It’s an uncomfortable truth in our enlightened, 21st-century utopia, but we often don’t know how to deal with people that deviate slightly from the norm. Jim knows a thing or two (or three) about this, because he has a Bachelors of Science with three majors: Computer Science, English, and Mathematics. Let’s not dwell on how such a thing could be possible; consider instead the strangest reaction Jim ever encountered to his unusual credentials.
The developer position at Competitive Telecom Systems seemed straightforward, and a good fit for Jim’s skills and experience. When Jim’s interview time had arrived, a man found him in the reception area and shook his hand.
“You must be Jim. I’m Ted. We’re very excited to have you here today!”
Ted led Jim through a maze of beige corridors to a nondescript conference room and took a seat across from one of his associates.
“This is Fred,” Ted said, indicating the man across from him. He then nodded towards the third man, sitting between the two at the end of the table directly across from Jim. “And this is Crispin. We asked him to join us especially to meet you.”
“That’s right,” Fred said, “he came as a favour.”
Jim greeted Crispin, who said nothing, never raising his eyes from the document he was reading.
Ted began the interview with a simple programming question that Jim correctly identified as a string-reversal variant before describing an effective solution. Ted nodded, but paused for a moment before asking,
“So, what, did you take a few CS and English electives as part of your Math degree?”
“Well, no,” Jim said. “My school offered a triple-major track, and I took it. I’ve fulfilled the requirements for all three of my majors.”
“Of course, of course,” Fred said, taking the reigns from his colleague, “we just want to get an idea of where your focus lies. Would you say you consider yourself more of an Arts major that dabbles on the Science side of things, or the other way around?”

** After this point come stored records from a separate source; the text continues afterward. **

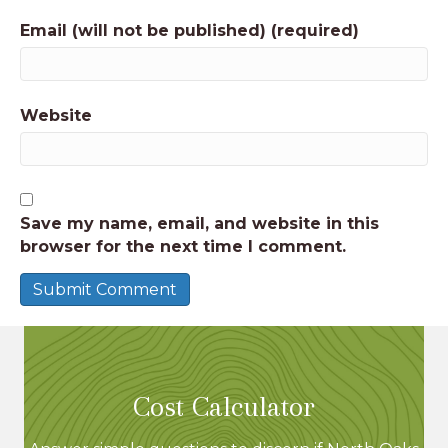
Email (will not be published) (required)
Website
Save my name, email, and website in this
browser for the next time I comment.
Cost Calculator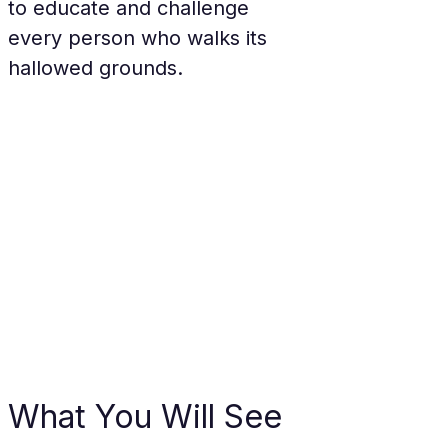
to educate and challenge 
every person who walks its 
hallowed grounds.
What You Will See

“I suppose if I had to choose, I am applying for a developer role. So I see myself as a Computer Scientist first and foremost,” Jim furrowed his brow, trying to determine what his interlocutors wanted to hear. Were they afraid he didn’t have what it took to be a developer? That the variety of subjects he’d studied meant he couldn’t commit to a given task? The conversation went back to typical questions, Ted alternating with Fred, each of them unable to resist circling back to Jim’s unusual degree. All the while, Crispin remained absorbed in the document. He turned it over and over, as though trying to memorize the words on each side of the single sheet that Jim eventually recognized as his résumé. When Fred and Ted had run out of steam, and Crispin still seemed unaware that a candidate sat across the table from him, Jim leaned forward and asked if they had any other questions for him.
Ted and Fred turned to their grim colleague, the one whose presence in Jim’s interview had been specially requested. Crispin let Jim’s résumé flutter to the desk, raised his head, narrowed his cold, grey eyes.

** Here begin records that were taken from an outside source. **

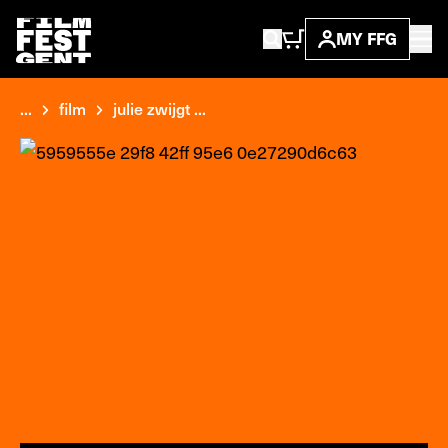
MY FFG
...
film
julie zwijgt ...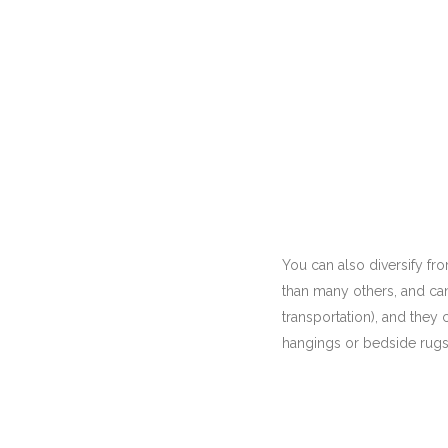
You can also diversify from
than many others, and can
transportation), and they 
hangings or bedside rugs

“I have a question, Jim. A Math major would know about integration and differentiation, right?”
“Of course,” Jim nodded. “Basic calculus…”
“Yes. And a Computer Science major would have encountered the concepts of black-box and white-box testing?”
“Yes, black-box is where you test the external interfaces of a given module without assuming knowledge of its internals, while white-box—”
“Good. And, as an English major, you must have spent a lot of time drawing comparisons between works?”
“I did, yes…” Jim leaned forward, peering at Crispin, unsure what these questions were building to.
“Okay Jim,” Fred said, “Now, listen closely.”
“This is why Crispin came today,” Ted added.
Crispin cleared his throat and glared at his lackeys. “Here’s what I need you to do, Jim,” he said. "I want you to compare the concepts of integration and differentiation with those of white- and black-box testing.
“In your own words, of course.”
Jim gaped. Ted and Fred sat back, arms crossed, expressions indicating their satisfaction.
“Crispin spent two days with your résumé, just to come up with that question,” Ted said.
“That’s right; no one comes up with questions as challenging as Crispin’s,” Fred said. “When we saw your education history, we knew we had to call him in.”
“Yes, yes,” Crispin waved them aside, “that’s fine. Well, Jim? What do you and your three majors have to say for yourselves?”
Jim racked his brain, trying to conjure anything that could relate seemingly arbitrary concepts from different disciplines to one another. He was on the brink of muttering… inverse something, when reason asserted itself. He politely explained that he saw no way to compare those particular concepts. Glowering, the triad informed him that they had no further questions, and they would let him know their decision. The attentive reader of this publication will not be surprised to learn that Jim failed to get the job, and, though his career has since taken him elsewhere, he is still considering a new course of study to determine, with academic rigour, what an acceptable answer to Crispin’s masterstroke might have been.